Jones brought in the same snow machines that sprinkled their magic on the Ballet's Nutcracker over the holidays, while video creates a gray, cloudy sky on the set's backdrop. But realistic snowballs? That's trickier than you'd think.
"We needed something that wouldn't continue to roll, so that when you threw it people wouldn't be watching the slowly rolling snowball instead of watching the action onstage," says Jones, laughing. "Our snowballs are made of stuff called 'Fun Fur' that has been crocheted and knitted into balls by a fleet of volunteers, some of whom were bribed with cheese."
Video designer Roz Fulton enhanced the artificial feel with her solution for the problem of supertitles in Fletcher Theater. Rather than project words so high above the stage that the audience has to lose visual contact with the action in order to read them, Fulton locates the text directly on the backdrop by whichever character is singing, a little like cartoon bubbles. The net effect should be an emotional cyclotron; trapped characters tend toward manic introspection and lash out at the other captives.
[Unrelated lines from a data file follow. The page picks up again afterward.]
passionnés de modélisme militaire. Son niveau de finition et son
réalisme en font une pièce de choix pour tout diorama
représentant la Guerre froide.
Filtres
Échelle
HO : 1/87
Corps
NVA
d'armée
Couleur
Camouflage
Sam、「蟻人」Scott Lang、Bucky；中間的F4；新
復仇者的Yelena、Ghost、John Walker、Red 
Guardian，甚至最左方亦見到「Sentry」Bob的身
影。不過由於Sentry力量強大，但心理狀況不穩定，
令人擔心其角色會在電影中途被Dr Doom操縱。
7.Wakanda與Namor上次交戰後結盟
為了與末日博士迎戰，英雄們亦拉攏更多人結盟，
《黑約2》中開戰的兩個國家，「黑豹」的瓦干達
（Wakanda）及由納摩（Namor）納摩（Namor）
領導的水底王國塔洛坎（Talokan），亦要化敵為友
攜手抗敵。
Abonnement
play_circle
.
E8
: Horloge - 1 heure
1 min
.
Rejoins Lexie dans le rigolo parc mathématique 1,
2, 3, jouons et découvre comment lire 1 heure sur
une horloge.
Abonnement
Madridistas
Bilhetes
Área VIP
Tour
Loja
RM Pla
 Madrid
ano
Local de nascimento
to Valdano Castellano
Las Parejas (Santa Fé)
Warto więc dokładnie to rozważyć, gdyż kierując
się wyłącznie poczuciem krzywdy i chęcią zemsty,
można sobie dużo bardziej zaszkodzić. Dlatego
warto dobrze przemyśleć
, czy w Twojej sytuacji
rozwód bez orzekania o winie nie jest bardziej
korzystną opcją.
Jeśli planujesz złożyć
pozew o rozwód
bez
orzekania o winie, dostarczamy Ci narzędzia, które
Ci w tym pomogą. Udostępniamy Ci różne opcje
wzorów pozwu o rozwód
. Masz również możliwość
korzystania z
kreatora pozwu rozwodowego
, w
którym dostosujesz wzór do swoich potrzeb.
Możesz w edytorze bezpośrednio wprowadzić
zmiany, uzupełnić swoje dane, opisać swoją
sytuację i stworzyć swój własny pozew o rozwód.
This brings us back around to Glass' Satyagraha coda in Lincoln Center. Composer Stephen Jaffe saw the protest as a teachable moment about music's relevance for his Duke students.
"You know, my students are always asking for contemporary. Well, here's last night," Jaffe chuckles. "Philip Glass was to some extent representing what has been alleged as a very elite form, associated with the biggest capital-I institutions of music: opera. He was being represented as that, but his politics were obviously divided and the subject of his work was some of the very ideas that Occupy was promoting."
That is, if not for the example of Gandhi, among others, the Occupy movement takes a very different form, if it happens at all. Both Occupy and Glass' Satyagraha are about establishing one's footprint in public space before being milled under by power. Les Enfants, however, is a cautionary tale about establishing a private space to try to make external powers fade into irrelevance. It's a lesson about the perverse dangers of avoidance, through which people split their selves into a half with a voice and a half that stays silent. These social scars are as insidious as the trauma played out in Zuccotti Park and other tent-dotted scenes like it.